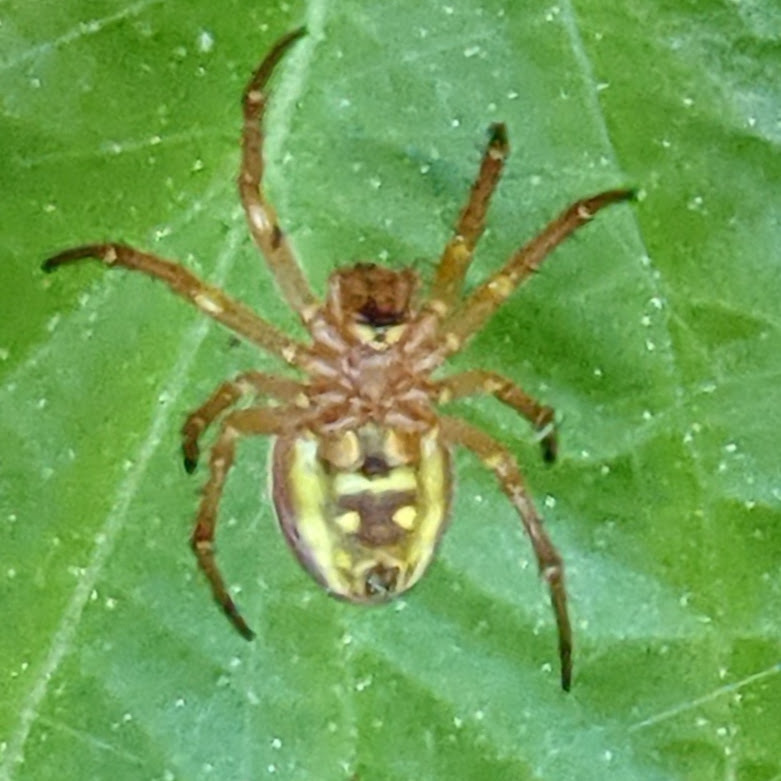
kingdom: Animalia
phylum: Arthropoda
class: Arachnida
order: Araneae
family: Araneidae
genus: Araniella
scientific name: Araniella displicata
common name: Sixspotted orb weaver
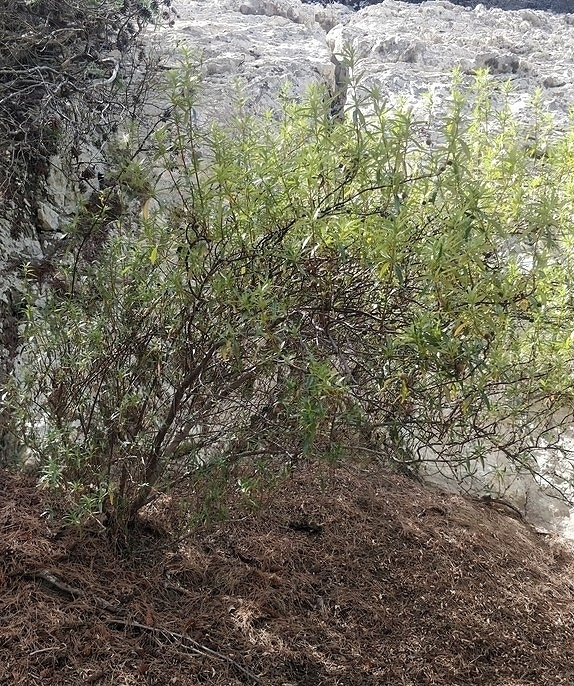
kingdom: Plantae
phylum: Tracheophyta
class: Magnoliopsida
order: Malvales
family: Cistaceae
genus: Cistus
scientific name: Cistus ladanifer
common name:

> _SET PROBLEM_
Please return every text line from the data above verbatim, from each kingdom line through each common name line, and leave the pictures out.

> _SOLUTION_
kingdom: Animalia
phylum: Arthropoda
class: Arachnida
order: Araneae
family: Araneidae
genus: Araniella
scientific name: Araniella displicata
common name: Sixspotted orb weaver
kingdom: Plantae
phylum: Tracheophyta
class: Magnoliopsida
order: Malvales
family: Cistaceae
genus: Cistus
scientific name: Cistus ladanifer
common name:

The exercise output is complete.